Texte extrait —
========================================================================

La Commission européenne a proposé, en juillet 2015, dans un « paquet d'été » sur l'énergie, une réforme du marché du carbone pour l'après-2020 qui durcit sensiblement les conditions d'octroi des quotas d'émission, en vue de transcrire dans des actes juridiques l'objectif que s'est fixée l'Union européenne de réduire ses émissions d'au moins 40 % d'ici à 2030.

Elle propose notamment de réduire de 21 % la quantité globale de quotas de CO 2 (droits à émission) alloués entre 2021 et 2030, par rapport à la période 2013-2020, soit - 2,2 % par an. Une partie croissante de ces quotas (57 %) sera dès aujourd'hui soumise à un système d'enchères, et seulement 47 % seront attribués gratuitement.

========================================================================

Jeu de données —
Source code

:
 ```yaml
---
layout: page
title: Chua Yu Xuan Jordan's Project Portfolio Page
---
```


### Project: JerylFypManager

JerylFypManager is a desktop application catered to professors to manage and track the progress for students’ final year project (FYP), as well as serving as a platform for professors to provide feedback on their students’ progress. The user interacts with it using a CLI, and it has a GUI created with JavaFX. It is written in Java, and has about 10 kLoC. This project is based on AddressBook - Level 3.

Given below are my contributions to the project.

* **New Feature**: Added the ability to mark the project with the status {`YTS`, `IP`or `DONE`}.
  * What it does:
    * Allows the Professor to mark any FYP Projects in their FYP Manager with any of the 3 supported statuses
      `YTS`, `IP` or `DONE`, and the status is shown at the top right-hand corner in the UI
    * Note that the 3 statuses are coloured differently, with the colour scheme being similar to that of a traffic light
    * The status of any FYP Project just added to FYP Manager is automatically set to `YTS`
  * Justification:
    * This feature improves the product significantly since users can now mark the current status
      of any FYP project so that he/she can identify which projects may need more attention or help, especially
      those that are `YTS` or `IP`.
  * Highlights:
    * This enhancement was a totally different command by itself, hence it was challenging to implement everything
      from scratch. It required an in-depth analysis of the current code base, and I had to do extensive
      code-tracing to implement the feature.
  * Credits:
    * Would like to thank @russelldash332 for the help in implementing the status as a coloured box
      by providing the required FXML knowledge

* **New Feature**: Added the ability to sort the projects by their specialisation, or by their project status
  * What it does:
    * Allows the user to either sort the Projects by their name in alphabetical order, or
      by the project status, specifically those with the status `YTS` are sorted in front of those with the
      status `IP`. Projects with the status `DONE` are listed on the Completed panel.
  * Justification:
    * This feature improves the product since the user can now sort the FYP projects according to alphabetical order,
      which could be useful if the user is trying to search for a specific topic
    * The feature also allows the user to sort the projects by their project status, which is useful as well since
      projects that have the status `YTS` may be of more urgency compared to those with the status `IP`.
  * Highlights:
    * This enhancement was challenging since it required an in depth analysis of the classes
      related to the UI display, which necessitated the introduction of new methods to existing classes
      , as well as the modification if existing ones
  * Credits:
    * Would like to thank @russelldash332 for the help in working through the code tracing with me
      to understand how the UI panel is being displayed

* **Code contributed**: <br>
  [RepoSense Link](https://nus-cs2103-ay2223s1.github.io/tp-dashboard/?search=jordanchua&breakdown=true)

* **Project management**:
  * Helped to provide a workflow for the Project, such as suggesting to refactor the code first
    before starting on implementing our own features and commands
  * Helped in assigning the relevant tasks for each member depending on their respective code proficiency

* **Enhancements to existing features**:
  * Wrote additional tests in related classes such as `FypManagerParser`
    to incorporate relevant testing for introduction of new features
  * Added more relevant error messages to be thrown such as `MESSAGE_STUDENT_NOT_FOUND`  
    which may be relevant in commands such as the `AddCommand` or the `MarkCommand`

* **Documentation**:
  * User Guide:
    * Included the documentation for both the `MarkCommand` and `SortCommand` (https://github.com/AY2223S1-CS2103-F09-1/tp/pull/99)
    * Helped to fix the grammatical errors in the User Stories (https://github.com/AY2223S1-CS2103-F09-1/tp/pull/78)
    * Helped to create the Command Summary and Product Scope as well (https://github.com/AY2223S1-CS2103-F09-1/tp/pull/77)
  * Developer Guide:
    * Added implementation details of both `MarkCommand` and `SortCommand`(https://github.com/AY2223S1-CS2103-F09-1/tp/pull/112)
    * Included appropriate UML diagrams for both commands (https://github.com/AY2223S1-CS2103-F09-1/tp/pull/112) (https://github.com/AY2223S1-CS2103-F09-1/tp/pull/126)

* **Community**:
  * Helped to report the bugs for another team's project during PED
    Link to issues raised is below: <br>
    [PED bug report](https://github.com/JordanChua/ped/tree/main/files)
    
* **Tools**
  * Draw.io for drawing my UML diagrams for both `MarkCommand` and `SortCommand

========================================================================

Exercices —
1) D'après l'extrait sur la réforme du marché du carbone, de combien la Commission propose-t-elle de réduire la quantité globale de quotas de CO2 alloués entre 2021 et 2030 par rapport à la période 2013-2020 ?
2) Rédigez la suite de l'extrait sur la réforme du marché du carbone, en reprenant après sa dernière phrase.
Les enregistrements sont issus d'une source distincte.

Réponses —
1) De 21 %, soit 2,2 % par an.

2)
Les allocations gratuites seront réservées aux secteurs qui présentent le plus grand risque de délocalisation de leurs activités de production en dehors de l'Union européenne. Le nombre d'industries éligibles à 100 % de quotas gratuits sera réduit de 180 à 50. L'acier, l'aluminium et la chimie en feront partie. Un Fonds pour l'innovation sera alimenté par le produit des enchères de 400 millions de quotas (estimé à environ 10 milliards d'euros) et destiné à soutenir l'investissement dans les énergies vertes ou encore la séquestration du carbone. Cette réforme, ajoutée à la « réserve de stabilité » par le Parlement européen pour mise en oeuvre à compter de 2019, devrait faire remonter le prix du carbone. Le prix de 17 euros en 2020 et 30 euros en 2030 est souvent avancé alors que la tonne de CO 2 se négocie aujourd'hui entre 5 et 10 euros, niveau jugé insuffisant pour orienter les investissements vers des industries moins émissives.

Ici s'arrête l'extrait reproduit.